Fightback was gericht tegen een diepgeworteld leiderschap dat al meer dan vijftien jaar geen omstreden presidentsverkiezingen meer heeft meegemaakt. Gedurende de hele campagne waren er pogingen van vooraanstaande vakbondsfiguren om het debat te onderdrukken en de campagne te beperken. Er waren berichten dat Fightback-materiaal werd afgebroken door vakbondsvertegenwoordigers en organisatoren, en kandidaten werden belasterd op sociale media, in verkiezingsmateriaal en op vakbondsfora. De slogan van de vakbondsleiders was ‘Geen valse beloften’, een cynische manier om de aandacht af te leiden van het feit dat ze helemaal geen beloften hebben gedaan, maar in plaats daarvan een lastercampagne tegen Fightback hebben gevoerd, waarbij ze het bespotten als ‘dom’, ‘gevaarlijk’ en “extreme posities”.
Scholen waren verzadigd met materiaal van de gevestigde exploitanten. Op officiële vakbondstrainingsdagen, conferenties en raadsvergaderingen kregen de afgevaardigden koelkastmagneten, stompe houders en stickers van de gevestigde exploitanten, wat tienduizenden dollars zou hebben gekost.
Maar wat Fightback ontbeerde aan dure, opvallende merchandise, werd gecompenseerd door de inzet en vastberadenheid van de supporters die op hun scholen campagne voerden, hielpen met het verspreiden van materiaal, met collega’s spraken, genereus doneerden en aan de deur klopten. Dit maakt het sterke resultaat voor Fightback zowel een triomf van de basisorganisatie als een duidelijke motie van wantrouwen in het huidige leiderschap. Het toont aan dat er strijdlust bestaat om betere lonen en arbeidsvoorwaarden te verkrijgen, en dat de leden woedend zijn over de zwakke strategie van onze huidige vakbondsleiders om te lobbyen en het ministerie en de regering op te zuigen, waardoor ze medeplichtig worden aan de voortdurende verslechtering van de omstandigheden van leraren.

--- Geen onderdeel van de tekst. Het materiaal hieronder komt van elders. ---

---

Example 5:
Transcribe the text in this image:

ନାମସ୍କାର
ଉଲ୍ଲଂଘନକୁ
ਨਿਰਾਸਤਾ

Het resultaat van Fightback bouwt voort op de aanzienlijke stemmen tegen aanbiedingen van de regering, die krachtig worden onderschreven door de vakbond, in de twee voorgaande onderhandelingsrondes met ondernemingen. In 2019 stemden ruim 6000 leraren, oftewel bijna 20 procent van de stemmers, tegen het aanbod van de overheid, en in 2022 deed een vergelijkbaar percentage hetzelfde. In beide gevallen slaagden de aanbiedingen er niet in om werkdruk- en loonproblemen aan te pakken, maar werden ze toch enthousiast gesteund en aanbevolen aan de leden door de vakbondsleiding.
Nu een crisis op het gebied van de kosten van levensonderhoud de lonen van werknemers verwoest, terwijl de stakingsdagen op een historisch laag niveau blijven, is dit resultaat een bevestiging dat aanzienlijke aantallen gewone leden graag zien dat hun vakbonden een standpunt innemen. Natuurlijk zullen de problemen waarmee de werknemers worden geconfronteerd niet op magische wijze worden opgelost door simpelweg de vakbondsbureaucratie te vervangen. Wat nodig is, is de wederopbouw van een basisbeweging en een heropleving van de tradities van vakbondsstrijd. Maar het bestaande vakbondsleiderschap is een van de vele barrières daarvoor, en de Fightback-uitdaging is een positieve stap in de richting van het overwinnen ervan. Het heeft ook tot op zekere hoogte bijgedragen aan de wederopbouw van een militant achterbannetwerk in de QTU, dat nodig zal zijn als er uiteindelijk een industriële strategie moet worden geïmplementeerd.